Temporary guardianships are frowned upon by the law. Or at least they are supposed to be. Temporary guardianships are designed to address true emergency situations.
Most times, temporary guardianships are stopgap measures to put in place necessary powers before a hearing on a permanent guardianship. (Yes, sometimes a temporary guardianship is all that is needed because the incapacity of the ward is itself temporary, but most of the time, no.)
Indiana Code section 29-3-3-4 is the temporary guardianship statute.
It being designed as an emergency measure, the code section requires that the court order specify the powers being granted:
"(d) A temporary guardian appointed under this section has only the responsibilities and powers that are ordered by the court. The court shall order only the powers that are necessary to prevent immediate and substantial injury or loss to the person or property of the alleged incapacitated person or minor in an appointment made under this section."

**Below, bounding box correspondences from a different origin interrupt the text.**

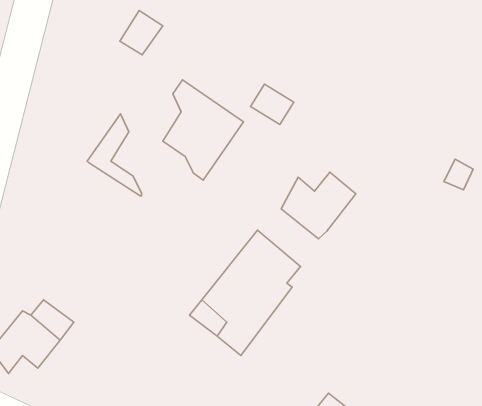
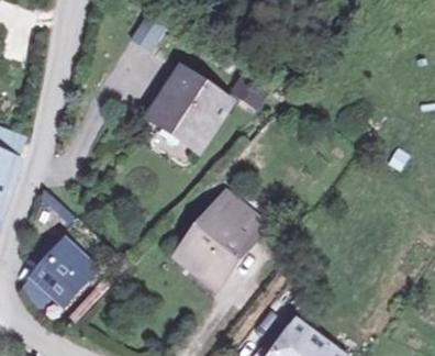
building: [87,114,141,196] -> [142,84,185,148]
building: [281,172,356,239] -> none

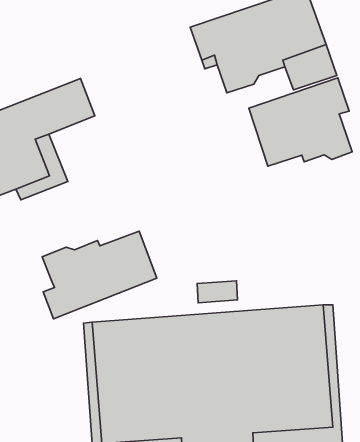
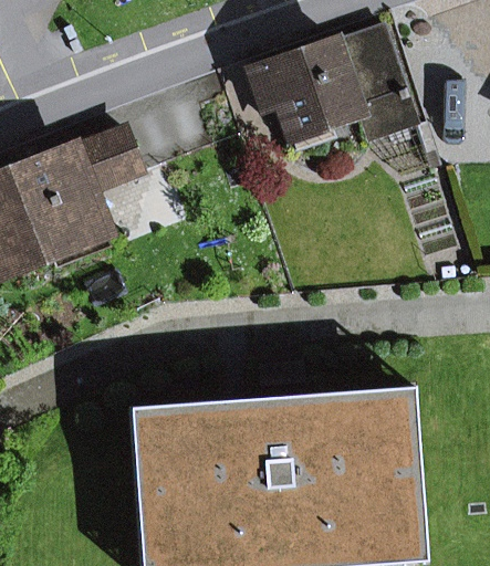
building: [249,78,352,166] -> none
building: [42,231,157,319] -> none

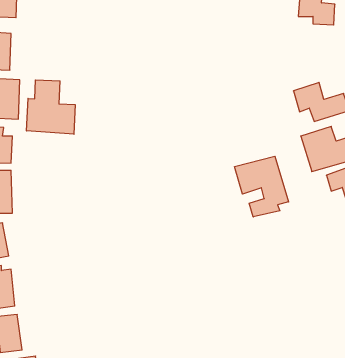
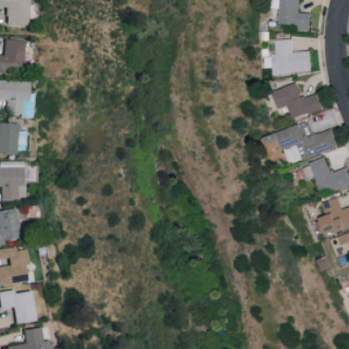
building: none -> [274,39,312,73]
building: [27,80,75,134] -> none
building: [235,156,289,217] -> none

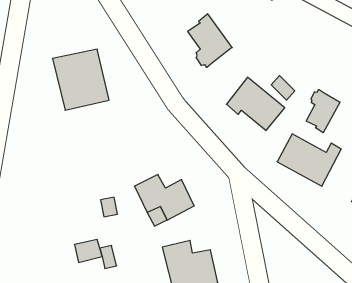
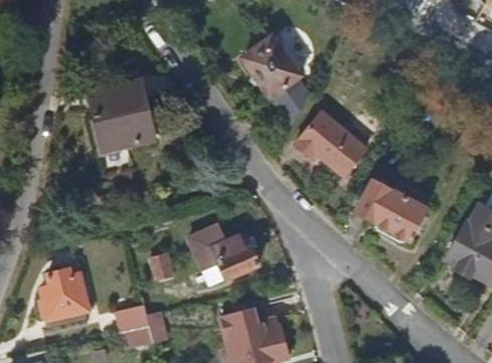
building: none -> [273,76,312,126]
building: [306,90,340,133] -> none
building: none -> [37,268,88,319]

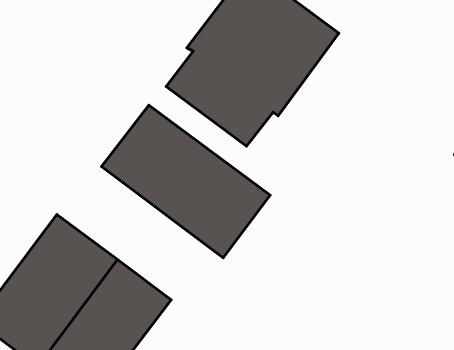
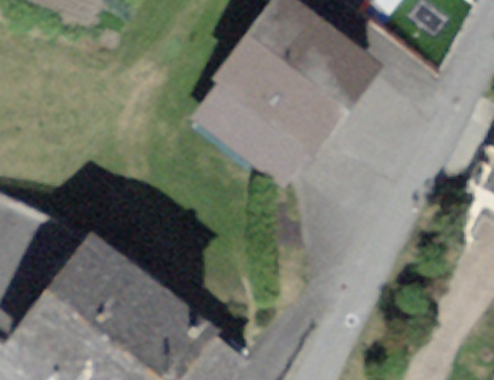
building: [101,105,270,258] -> none

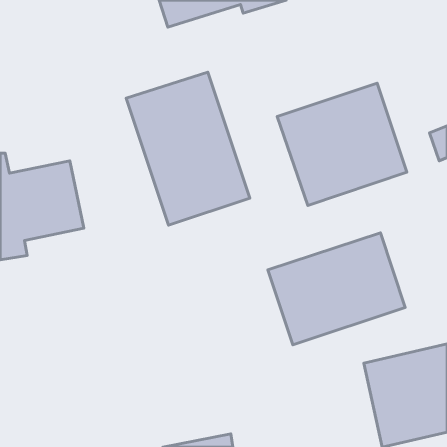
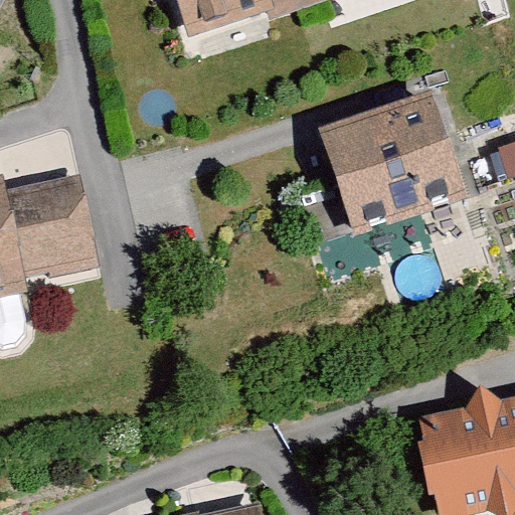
building: [126,72,250,225] -> none
building: [268,233,405,345] -> none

I.C. 29-3-3-4(d) (emphasis added).
Yet, courts will too often grant the temporary guardian plenary powers -- i.e., full powers of a guardian under the guardianship code. This is a no-no. So why do they do it? The petitioner's attorney is usually the one to prepare the order for the judge to sign in the first place. Maybe the attorney finds it too hard to specificy the powers, or maybe since they represent the petitioner they think they should try and get all the powers they can? Who knows.
But judges, let's not ignore this statute just because the petitioner's attorney chooses to when they draft the prepared order, OK? Let's remember that appointing a guardian not only bestows powers on the guardian, but it takes away rights from the ward. And in temporary guardianship proceedings this can happen oftentimes without even respecting basic Constitutional due process rights.